Mokuso is that tool of the external outer world where we practice to “Keep Still” that is the trigger to meditation, for through the processes of becoming perfectly quiet and detached from the cares, trials and tribulations of the external world our internal worlds can become detached from our cares, trials, tribulations and negativity to find that empty space, become still and let the inner world, the Tao, provide is the sagely guidance to live our lives.

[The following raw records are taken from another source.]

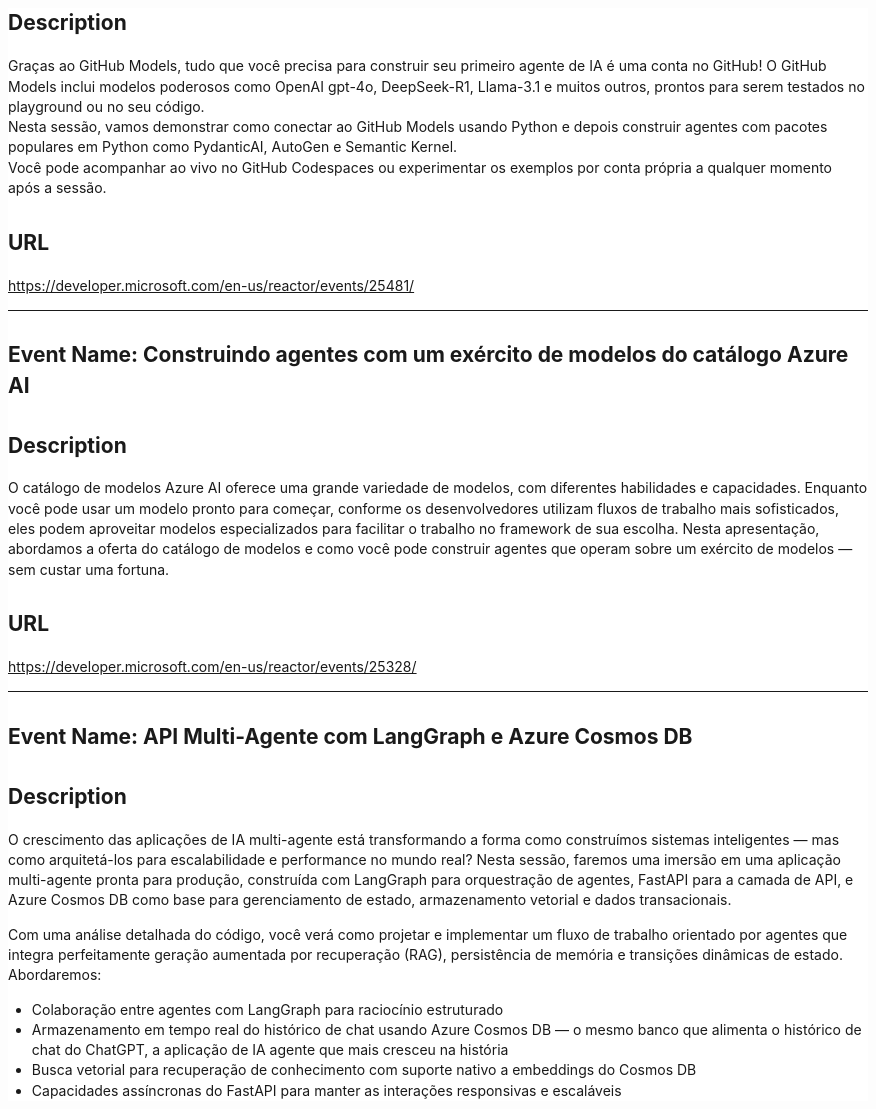 ## Description

Graças ao GitHub Models, tudo que você precisa para construir seu primeiro agente de IA é uma conta no GitHub! O GitHub Models inclui modelos poderosos como OpenAI gpt-4o, DeepSeek-R1, Llama-3.1 e muitos outros, prontos para serem testados no playground ou no seu código.  
Nesta sessão, vamos demonstrar como conectar ao GitHub Models usando Python e depois construir agentes com pacotes populares em Python como PydanticAI, AutoGen e Semantic Kernel.  
Você pode acompanhar ao vivo no GitHub Codespaces ou experimentar os exemplos por conta própria a qualquer momento após a sessão.

## URL
<https://developer.microsoft.com/en-us/reactor/events/25481/>

---

## Event Name: Construindo agentes com um exército de modelos do catálogo Azure AI

## Description

O catálogo de modelos Azure AI oferece uma grande variedade de modelos, com diferentes habilidades e capacidades. Enquanto você pode usar um modelo pronto para começar, conforme os desenvolvedores utilizam fluxos de trabalho mais sofisticados, eles podem aproveitar modelos especializados para facilitar o trabalho no framework de sua escolha. Nesta apresentação, abordamos a oferta do catálogo de modelos e como você pode construir agentes que operam sobre um exército de modelos — sem custar uma fortuna.

## URL
<https://developer.microsoft.com/en-us/reactor/events/25328/>

---

## Event Name: API Multi-Agente com LangGraph e Azure Cosmos DB

## Description

O crescimento das aplicações de IA multi-agente está transformando a forma como construímos sistemas inteligentes — mas como arquitetá-los para escalabilidade e performance no mundo real? Nesta sessão, faremos uma imersão em uma aplicação multi-agente pronta para produção, construída com LangGraph para orquestração de agentes, FastAPI para a camada de API, e Azure Cosmos DB como base para gerenciamento de estado, armazenamento vetorial e dados transacionais.

Com uma análise detalhada do código, você verá como projetar e implementar um fluxo de trabalho orientado por agentes que integra perfeitamente geração aumentada por recuperação (RAG), persistência de memória e transições dinâmicas de estado. Abordaremos:

- Colaboração entre agentes com LangGraph para raciocínio estruturado  
- Armazenamento em tempo real do histórico de chat usando Azure Cosmos DB — o mesmo banco que alimenta o histórico de chat do ChatGPT, a aplicação de IA agente que mais cresceu na história  
- Busca vetorial para recuperação de conhecimento com suporte nativo a embeddings do Cosmos DB  
- Capacidades assíncronas do FastAPI para manter as interações responsivas e escaláveis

That still place and stillness that allows the void to empty itself and plant the seeds, to germinate them to grow, of our actions that can exist to the given moment and situations. 

It is the manifestation and stimulation of the stillness in the Tao, the minds inner world, that provides us the references to the principles that are constant and therefor endure to manifest, when needed and necessary, as zombie procedural sub-routines of the inner world to the manifestation in the external world from the Tao, the inner world. 

This is why karate and martial arts ways teaches us to first, look within and listen within to connect naturally and instinctively to our subconscious and unconscious zombie sub-routines of procedural memory to act accordingly to our teachings and so on. 

As stated by Lao Tzu, author of the Tao Te Ching, “Few things under heaven are so instructive as the lessons of the stillness, the silence in the void, or as beneficial as the fruits of meditative contemplation.” He also teaches us, “Thirty spokes converge upon a single hub; it is on the hole in the center that the use of the cart hinges. We make a vessel from a lump of clay; it is the empty space within the vessel that makes it useful. We make doors and windows for a room; but it is the empty spaces that make the room livable. Thus, while the tangible has advantages, it is the intangible that makes it useful.”